TO-DO ITEM: Count the lines in the items below that contain the word "Kastamonu". Reply with the number alone.

Start of INPUT DATA

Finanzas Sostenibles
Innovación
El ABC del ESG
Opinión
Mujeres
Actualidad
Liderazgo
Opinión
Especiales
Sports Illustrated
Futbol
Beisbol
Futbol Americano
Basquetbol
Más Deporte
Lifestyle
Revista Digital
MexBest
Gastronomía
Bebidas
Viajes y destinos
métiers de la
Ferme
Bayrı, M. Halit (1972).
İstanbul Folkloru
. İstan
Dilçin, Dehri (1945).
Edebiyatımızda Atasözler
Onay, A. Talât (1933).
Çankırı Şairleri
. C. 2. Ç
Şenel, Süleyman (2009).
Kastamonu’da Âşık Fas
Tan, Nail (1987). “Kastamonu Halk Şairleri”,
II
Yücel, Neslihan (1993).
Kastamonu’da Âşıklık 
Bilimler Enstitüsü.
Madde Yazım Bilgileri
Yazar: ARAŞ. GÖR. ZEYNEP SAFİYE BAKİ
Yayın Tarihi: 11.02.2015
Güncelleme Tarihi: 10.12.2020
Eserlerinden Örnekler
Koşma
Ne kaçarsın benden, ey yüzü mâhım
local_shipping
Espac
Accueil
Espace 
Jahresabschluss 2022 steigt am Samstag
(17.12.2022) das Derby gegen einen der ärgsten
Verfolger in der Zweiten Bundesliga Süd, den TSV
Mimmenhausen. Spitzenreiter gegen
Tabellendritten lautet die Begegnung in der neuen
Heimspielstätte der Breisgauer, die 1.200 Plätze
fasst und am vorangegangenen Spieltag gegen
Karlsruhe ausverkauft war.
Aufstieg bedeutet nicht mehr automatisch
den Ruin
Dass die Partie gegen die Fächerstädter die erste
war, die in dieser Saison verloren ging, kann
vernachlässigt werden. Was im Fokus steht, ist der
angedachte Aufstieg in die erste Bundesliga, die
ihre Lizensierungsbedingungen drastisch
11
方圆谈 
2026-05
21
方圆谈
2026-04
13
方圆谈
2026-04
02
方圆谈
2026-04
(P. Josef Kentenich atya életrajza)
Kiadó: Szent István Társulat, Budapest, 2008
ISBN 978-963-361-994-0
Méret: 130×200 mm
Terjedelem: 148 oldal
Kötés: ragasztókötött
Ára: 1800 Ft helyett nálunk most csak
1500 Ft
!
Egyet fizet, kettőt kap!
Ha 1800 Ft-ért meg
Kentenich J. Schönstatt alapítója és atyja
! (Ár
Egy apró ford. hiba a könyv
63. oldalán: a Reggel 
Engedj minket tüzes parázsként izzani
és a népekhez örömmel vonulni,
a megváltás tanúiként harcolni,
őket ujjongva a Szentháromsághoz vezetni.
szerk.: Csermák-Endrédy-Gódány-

End of INPUT DATA

YOUR RESPONSE: 3